Появление Дмитрия Федоровича заняло не более каких-нибудь двух минут, и разговор не мог не возобновиться. Но на этот раз на настойчивый и почти раздражительный вопрос отца Паисия Петр Александрович не почел нужным ответить.
– Позвольте мне эту тему отклонить, – произнес он с некоторою светскою небрежностью. – Тема эта к тому же мудреная. Вот Иван Федорович на нас усмехается: должно быть у него есть что-нибудь любопытное и на этот случай. Вот его спросите.
– Ничего особенного кроме маленького замечания, – тотчас же ответил Иван Федорович, – о том, что вообще европейский либерализм, и даже наш русский либеральный дилетантизм, часто и давно уже смешивает конечные результаты социализма с христианскими. Этот дикий вывод конечно характерная черта. Впрочем социализм с христианством смешивают, как оказывается, не одни либералы и дилетанты, а вместе с ними, во многих случаях, и жандармы, то-есть заграничные, разумеется. Ваш парижский анекдот довольно характерен, Петр Александрович.

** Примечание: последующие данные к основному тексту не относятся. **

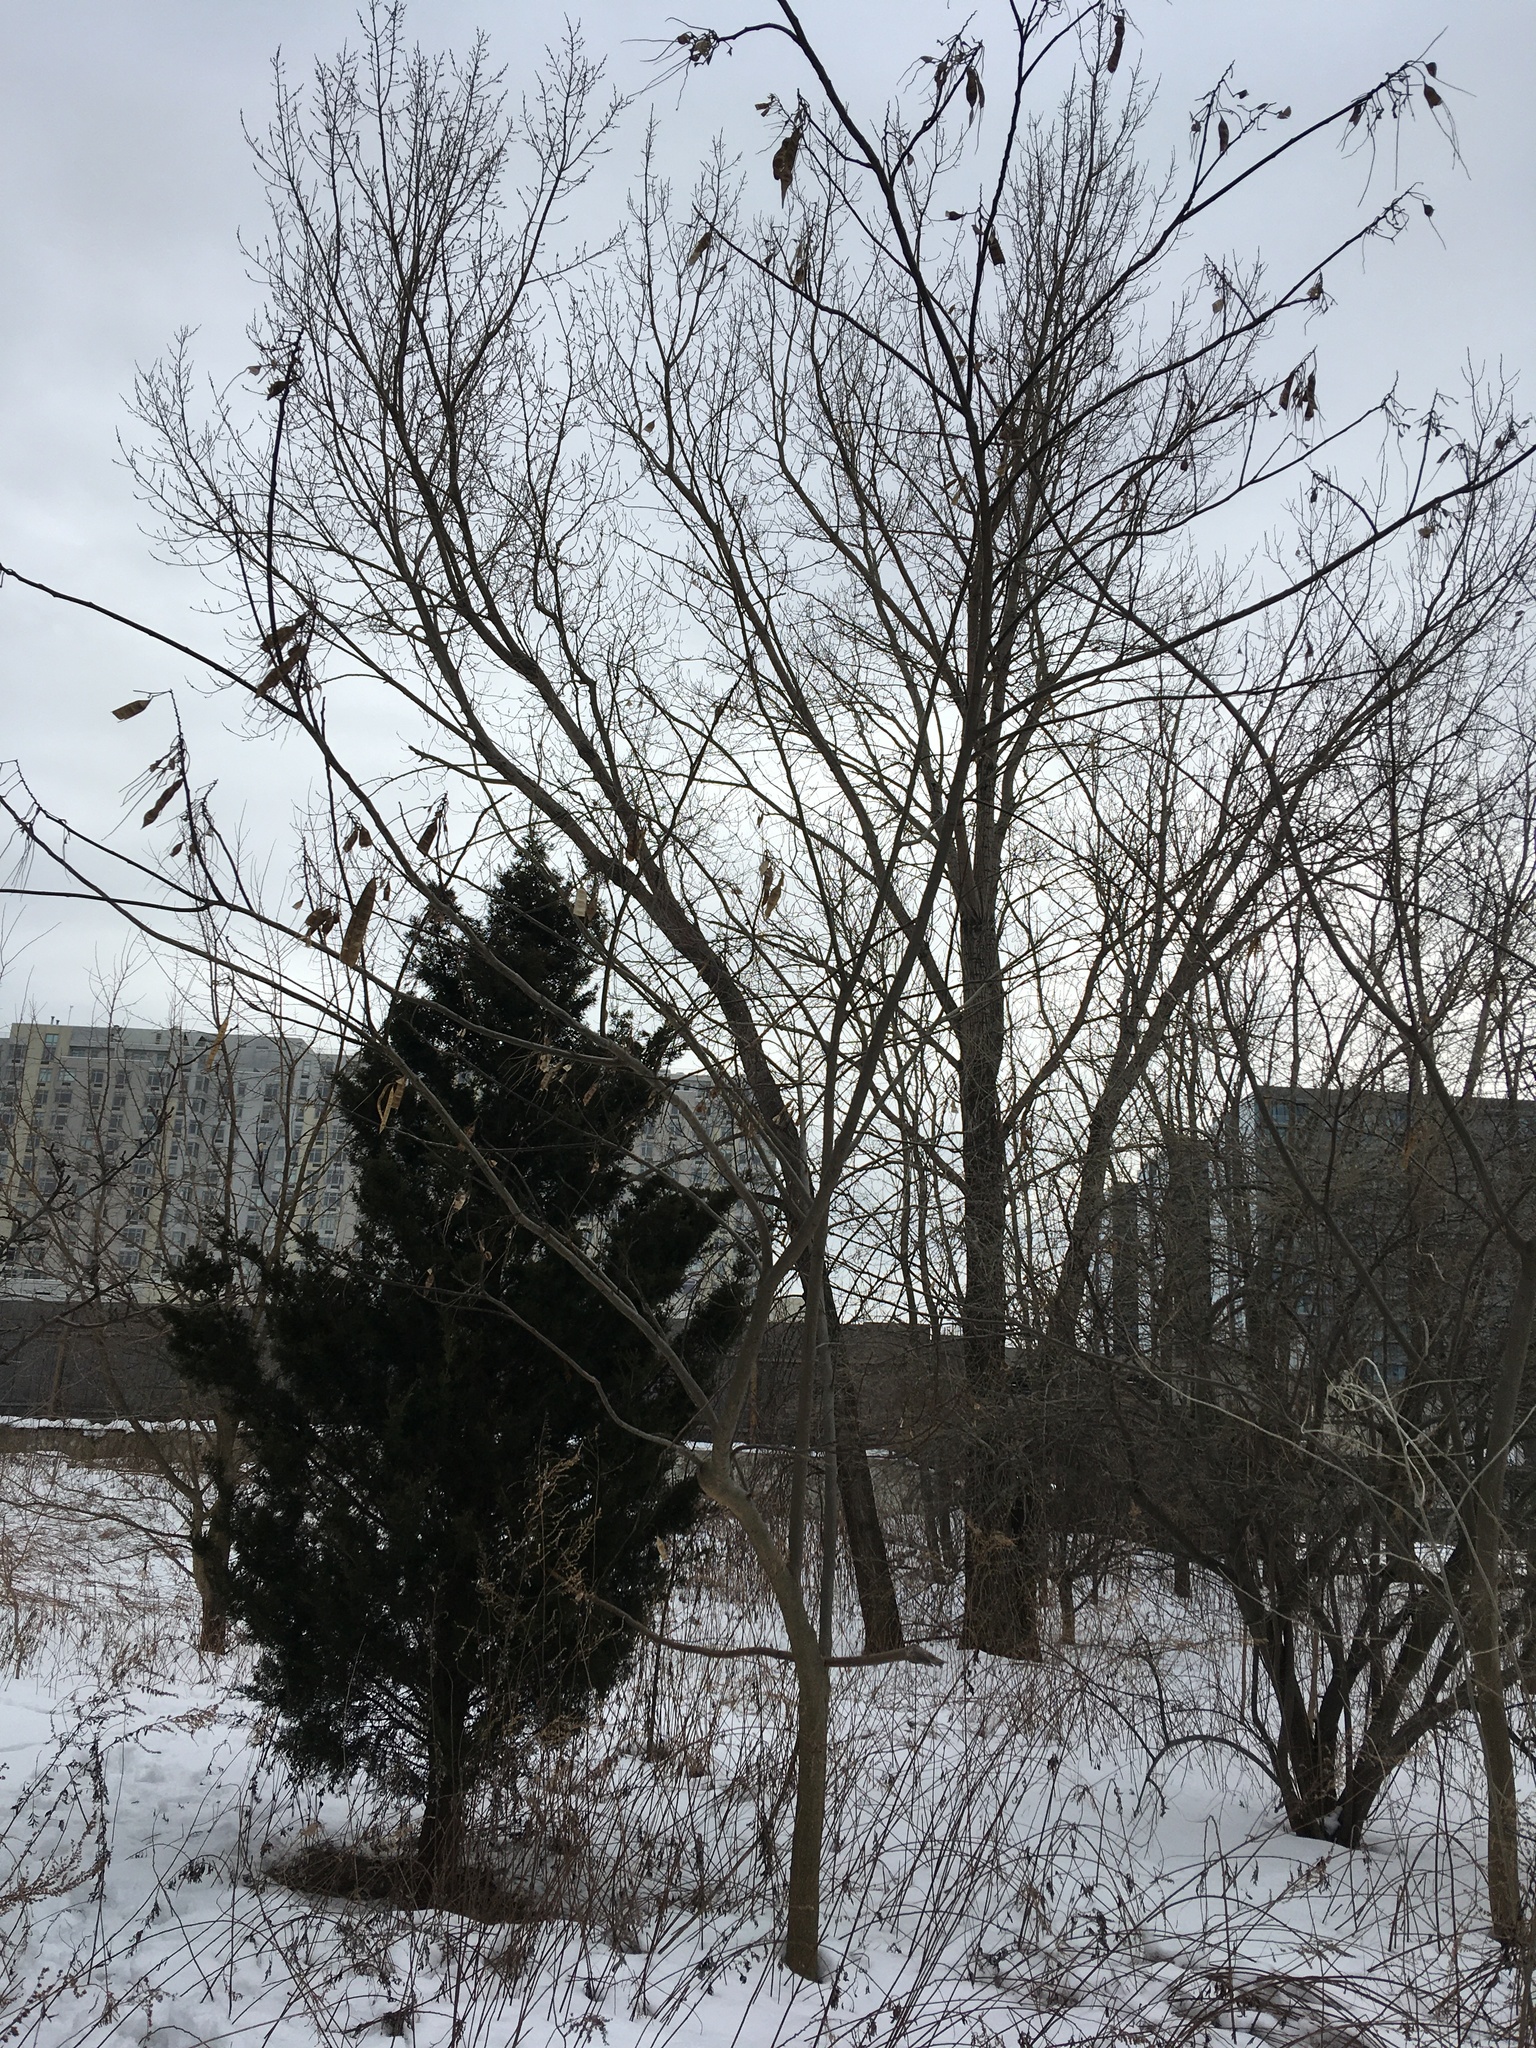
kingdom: Plantae
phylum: Tracheophyta
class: Magnoliopsida
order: Fabales
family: Fabaceae
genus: Albizia
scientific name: Albizia julibrissin
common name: Silktree
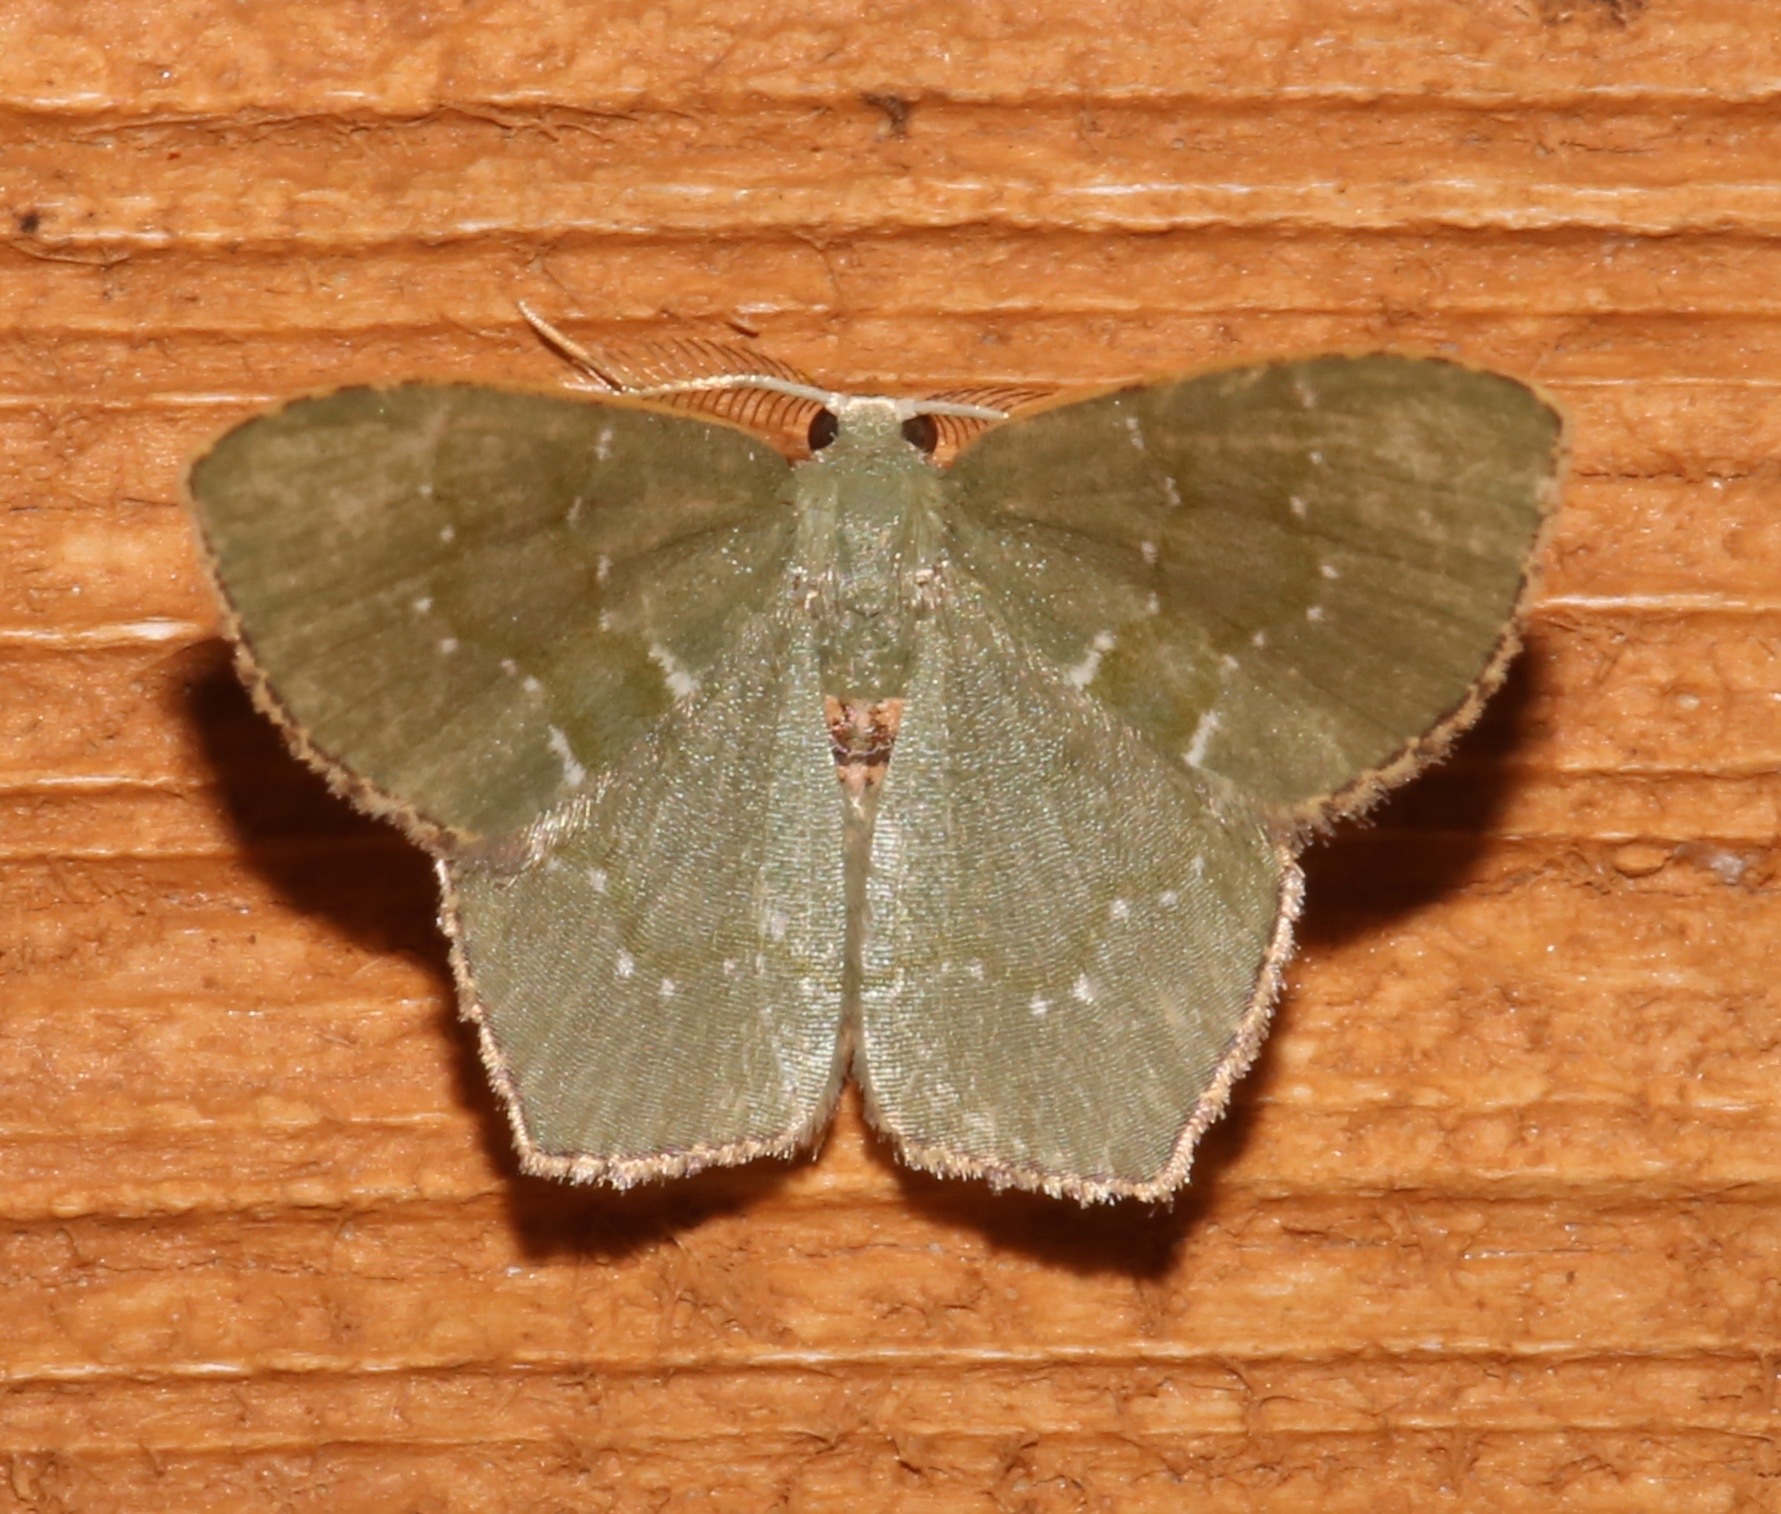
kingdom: Animalia
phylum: Arthropoda
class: Insecta
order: Lepidoptera
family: Geometridae
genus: Chloropteryx
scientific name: Chloropteryx tepperaria
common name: Angle winged emerald moth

– Вообще эту тему я опять прошу позволения оставить, – повторил Петр Александрович, – а вместо того я вам расскажу, господа, другой анекдот о самом Иване Федоровиче, интереснейший и характернейший. Не далее как дней пять тому назад, в одном здешнем, по преимуществу в дамском обществе, он торжественно заявил в споре, что на всей земле нет решительно ничего такого, что бы заставляло людей любить себе подобных, что такого закона природы: чтобы человек любил человечество – не существует вовсе, и что если есть и была до сих пор любовь на земле, то не от закона естественного, а единственно потому, что люди веровали в свое бессмертие. Иван Федорович прибавил при этом в скобках, что в этом-то и состоит весь закон естественный, так что уничтожьте в человечестве веру в свое бессмертие, в нем тотчас же иссякнет не только любовь, но и всякая живая сила, чтобы продолжать мировую жизнь. Мало того: тогда ничего уже не будет безнравственного, все будет позволено, даже антропофагия. Но и этого мало: он закончил утверждением, что для каждого частного лица, например как бы мы теперь, не верующего ни в бога, ни в бессмертие свое, нравственный закон природы должен немедленно измениться в полную противоположность прежнему, религиозному, и что эгоизм даже до злодейства не только должен быть дозволен человеку, но даже признан необходимым, самым разумным и чуть ли не благороднейшим исходом в его положении. По такому парадоксу можете заключить, господа, и о всем остальном, что изволит провозглашать и что намерен еще может быть провозгласить наш милый эксцентрик и парадоксалист Иван Федорович.